Reproduce verbatim every line of text in the material below, leaving out the pictures.
■ ■ ■
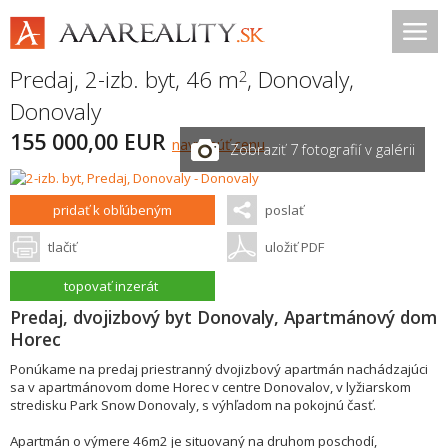
Predaj, 2-izb. byt, 46 m
,
Donovaly
,
2
Donovaly
155 000,00 EUR
navrhnúť cenu
Zobraziť 7 fotografií v galérii
pridať k obľúbeným
poslať
tlačiť
uložiť PDF
topovať inzerát
Predaj, dvojizbový byt Donovaly, Apartmánový dom
Horec
Ponúkame na predaj priestranný dvojizbový apartmán nachádzajúci
sa v apartmánovom dome Horec v centre Donovalov, v lyžiarskom
stredisku Park Snow Donovaly, s výhľadom na pokojnú časť.
Apartmán o výmere 46m2 je situovaný na druhom poschodí,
■ ■ ■
**Solution to this task**
Predaj, 2-izb. byt, 46 m
,
Donovaly
,
2
Donovaly
155 000,00 EUR
navrhnúť cenu
Zobraziť 7 fotografií v galérii
pridať k obľúbeným
poslať
tlačiť
uložiť PDF
topovať inzerát
Predaj, dvojizbový byt Donovaly, Apartmánový dom
Horec
Ponúkame na predaj priestranný dvojizbový apartmán nachádzajúci
sa v apartmánovom dome Horec v centre Donovalov, v lyžiarskom
stredisku Park Snow Donovaly, s výhľadom na pokojnú časť.
Apartmán o výmere 46m2 je situovaný na druhom poschodí,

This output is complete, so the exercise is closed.